These workers were tasked with decorating the office in some way to cheer people up. They came up with the idea to create a giant cardboard castle and the result is awesome!
I’ll let Imgur user ThomMilson
take it over from here…
Before we could plan anything we needed to know if we could get the materials without anyone knowing. We wanted to make sure that everything could be recycled afterwards, so we used all of the waste cardboard we could find from around the office and then hid it in a storeroom. Luckily we managed to not look too suspicious!

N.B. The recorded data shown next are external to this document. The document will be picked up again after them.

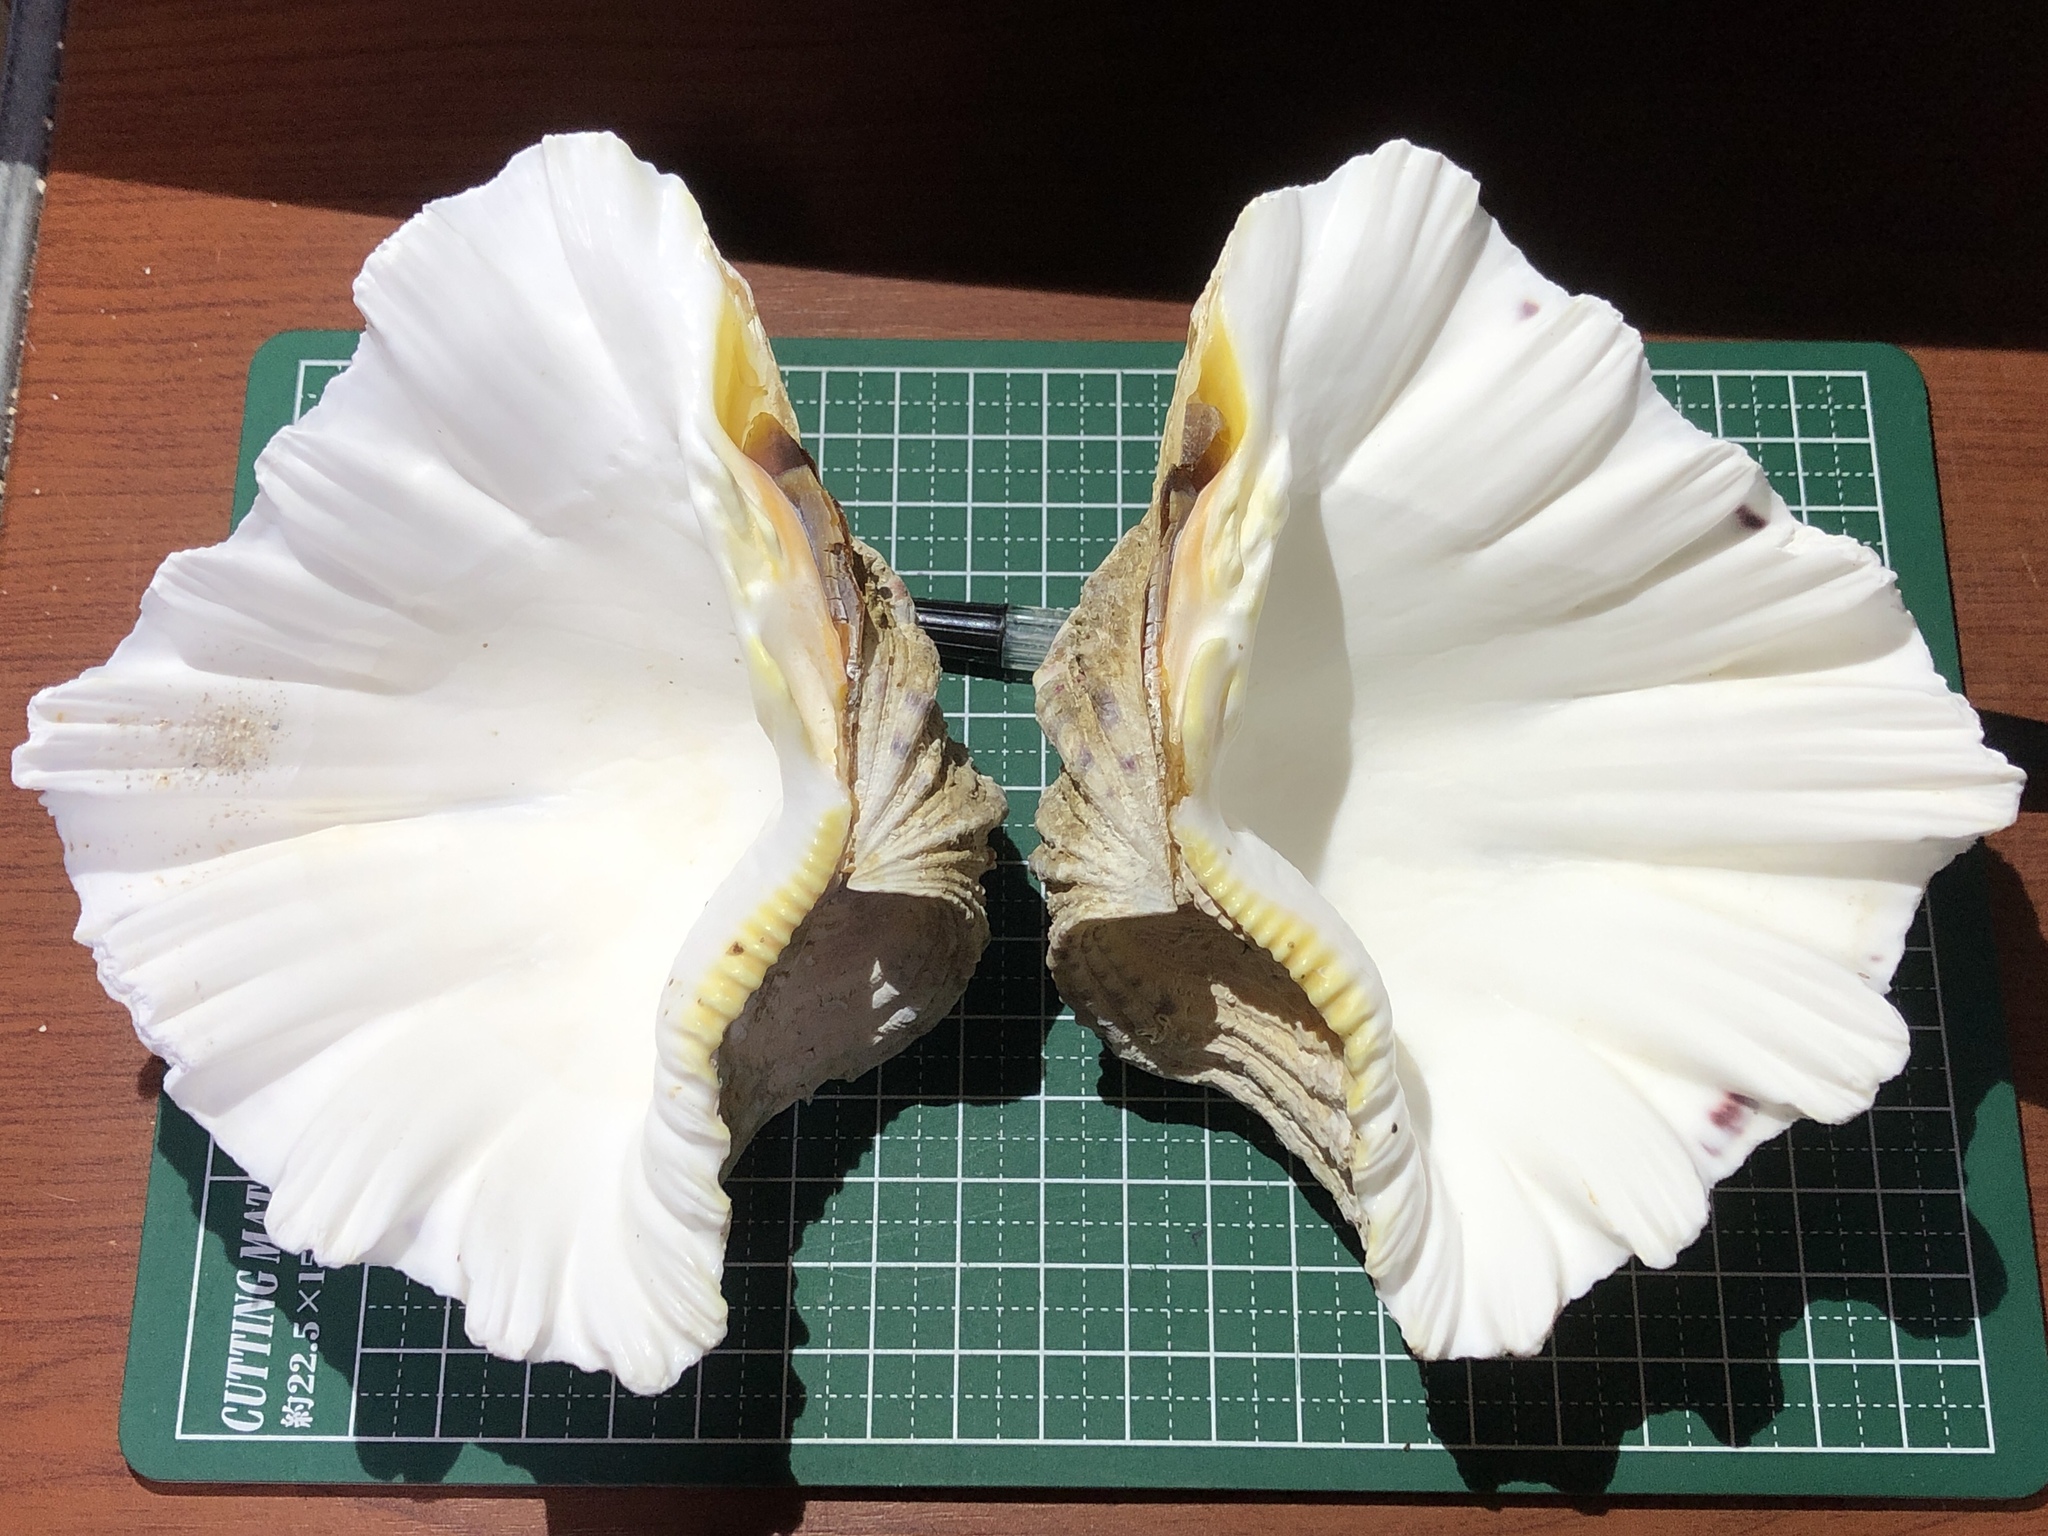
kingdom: Animalia
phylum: Mollusca
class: Bivalvia
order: Cardiida
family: Cardiidae
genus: Hippopus
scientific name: Hippopus hippopus
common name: Bear paw clam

After we sourced our materials, we drew up some simple blueprints so we had a good idea of how to join everything together. This also gave us a good indication of how big the castle was actually going be.
After we’d determined the size of the castle, we decided on the details. The first thing we decided on was the bricks. Without bricks the walls would have looked flat (and too much like cardboard) so we decided that bricks were an absolute must. We swiftly calculated the amount of bricks we would need: roughly 500. Then we decided on flags, because every castle has to fly a flag!
First we started on the walls. Each wall was created using two panels, both 2m x 1m in length. These panels were than attached in an overlapping manner to add strength to the walls.
We attached these panels using glue guns. You’ll be surprised how quickly you get through the glue sticks. In total, we used around 80.
When we started making the bricks, we realized we needed a production line, otherwise we weren’t going to finish on time. Two of the team cut and prepared the brick panels, while the other two stuck them on the walls. In the end we made over 480 bricks.
One of the hardest tasks, was working out how we would make the towers stand up, as they were over 3m high – cue an ingenious folding idea!
Once we had the bricks attached, we could start to stand everything up.
Some of the walls needed a little help until we could get them secured properly.
Then, as dawn began to break, we added the drawbridge. Now, all we had left was the flags.
The Final Castle
In the end, construction took around seven hours, with planning and prep taking a further two hours. We were tired but it was all worth it when we saw our colleagues’ faces the following morning.
Lastly, here we are at work, in our lovely new creative space.